The star witness, Lynn Lang, is a cheater, a liar, and a greedy exploiter of high school athletes. And that's the assessment of the prosecutor. The defendant, Logan Young Jr., is a braggart with an adolescent fixation on college football who drinks too much, talks too much, and gambles away money like it's paper. And that's according to his own attorneys.
And the star player, Albert Means, was so academically unqualified that he had to get someone else to take his college entrance exam, so dishonest that he lied about it to a federal grand jury, and so valuable that he was allowed to play four years of college football anyway without a single sanction.
Welcome to the United States of America v. Logan Young Jr., the Super Bowl of Sleaze.
"There are no heroes in this case," U.S. attorney Fred Godwin told jurors in his opening remarks.
No kidding. Whatever the outcome, the trial is likely to be remembered for two catch phrases. The first is Young's chest-thumping "He's mine!," supposedly spoken in regard to getting Means to attend the University of Alabama for the price of $150,000, payable to Lang. The other is the alliterative "Lynn Lang's lies," the cornerstone of Young's defense by lawyer Jim Neal.
Godwin, who has been on the case for four years, wasted no time laying out his line of attack in opening remarks. He practically leaped to his feet, took a few quick steps toward the jury of seven women and five men, and thundered, "This case is about the buying and selling of a young man by men who had no right to do so," and then pointing at Young, who sat at the defense table.
The first three witnesses -- Alabama athletic director Mal Moore, Young's ex-girlfriend Lisa Mallory, and Means -- established that Young worships the late Bear Bryant, gave liberally to the Alabama athletic department, drinks like a fish, and likes to holler "Roll Tide." Mallory, who met Young while working as his interior designer, testified about his heroic drinking and "He's mine!" boast, but under cross-examination agreed that he made the same claim about athletes who enrolled at schools other than Alabama. She said it was not uncommon for him to wave around wads of cash, especially when he was gambling or on a football weekend.
Means testified that Lang guided his football decisions throughout high school and often gave him spending money or gifts. He said Lang steered him to Alabama although Means liked Arkansas and Kentucky better. He said he never met or talked to Logan Young in his life. And he admitted that he never took the ACT college entrance exam but told a federal grand jury that he did.
"I was afraid," he said. "I thought it probably would affect my education."
Jurors will also hear from middleman Melvin Ernest, nicknamed "Botto," who supposedly brought Lang to Young's house in 1999, remaining downstairs while Lang and Young went upstairs to talk business. Godwin said Lang will testify that their meetings always included just the two of them "because then it's your word against mine that this ever happened."
According to Godwin, Young made 64 cash withdrawals, each for less than $10,000 to avoid IRS reporting, with $150,000 finding its way to Lang over a period of several months. Godwin promised to present "some interesting coincidences" about the timing of Young's withdrawals and Lang's bank deposits.
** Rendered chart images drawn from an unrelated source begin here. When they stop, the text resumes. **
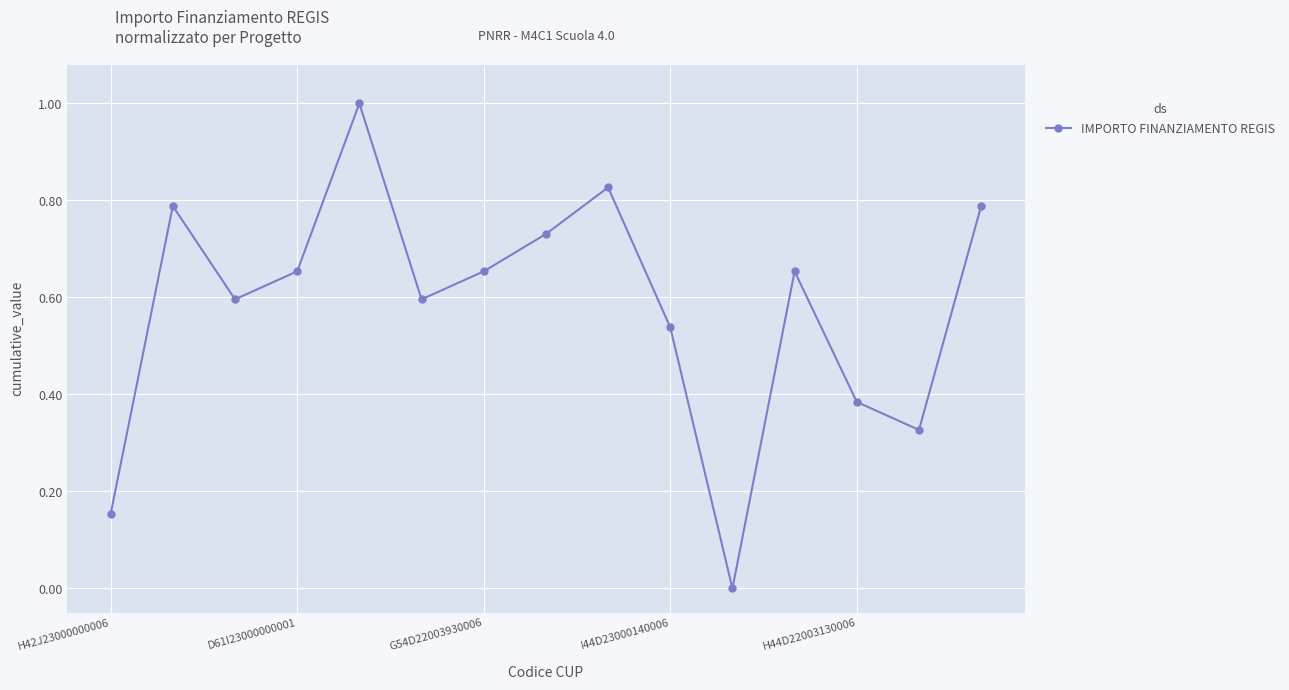

How many interior local valleys (lower than both neighbors) does the data have?

4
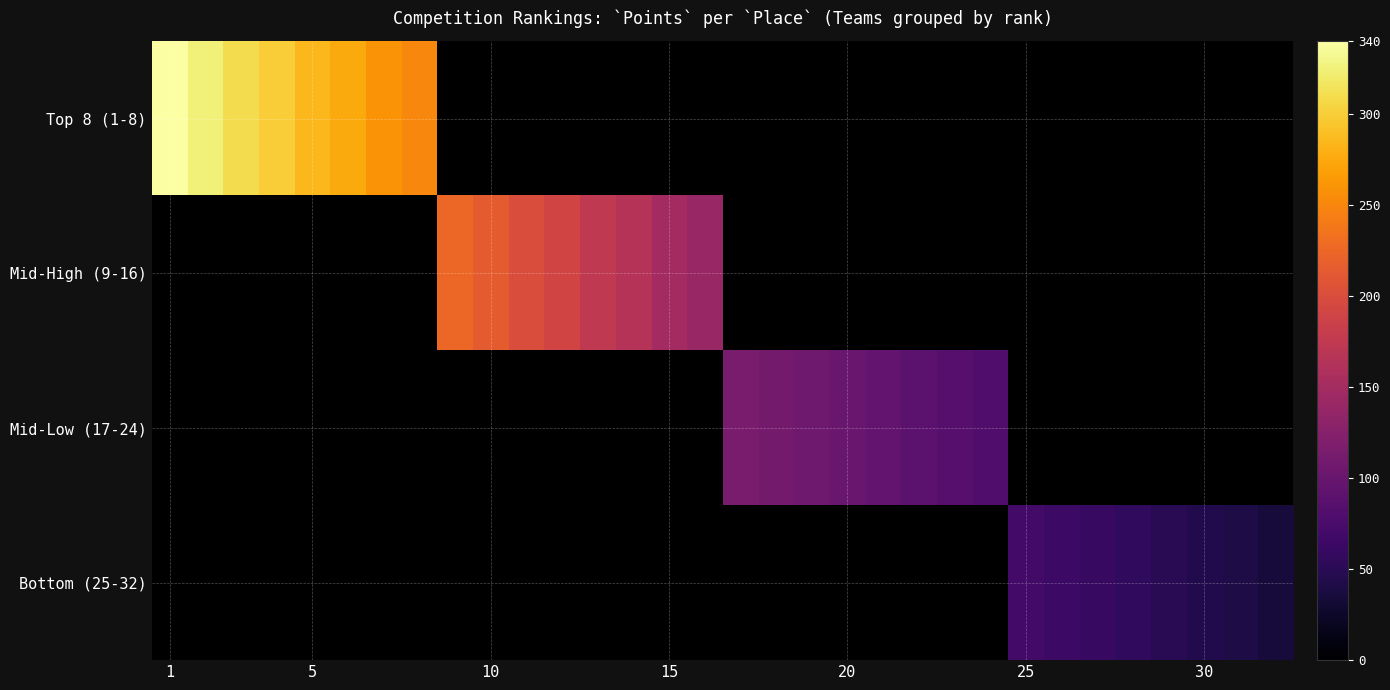

How many series are shown in this chart?

4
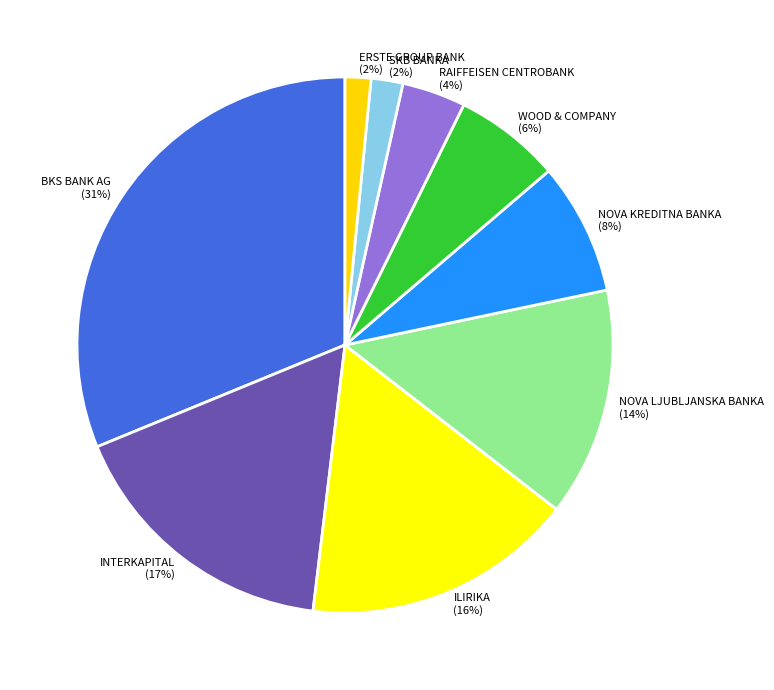

What is the largest slice in the pie chart?

BKS BANK AG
"Follow the money," Godwin told the jury in summation.
In his opening remarks to the jury, Neal indicated that he will essentially be putting Lang on trial.
"There is no way you will believe the government's chief witness and certainly no way you will believe Lynn Lang beyond a reasonable doubt," he said. He noted inconsistencies in Lang's story as told to journalists, Memphis attorney Bill Wade, Memphis City Schools officials, federal prosecutors, and the NCAA. He said jurors will hear contradictory testimony from former University of Memphis head football coach Rip Scherer and former Georgia coach Jim Donnan, among others.
Neal suggested that Lang pled guilty because he was facing up to 135 years in prison on the original charges. He said testimony will show that Lang skimmed money from events at Trezevant High School and summer football camps when he was a coach and had to be ordered by a court to make child-support payments when he was supposedly "awash in money."
On Tuesday, prosecutors lost an attempt to introduce testimony alleging that Young also paid former Melrose football coach Tim Thompson to get star player Kindal Moorehead to attend Alabama.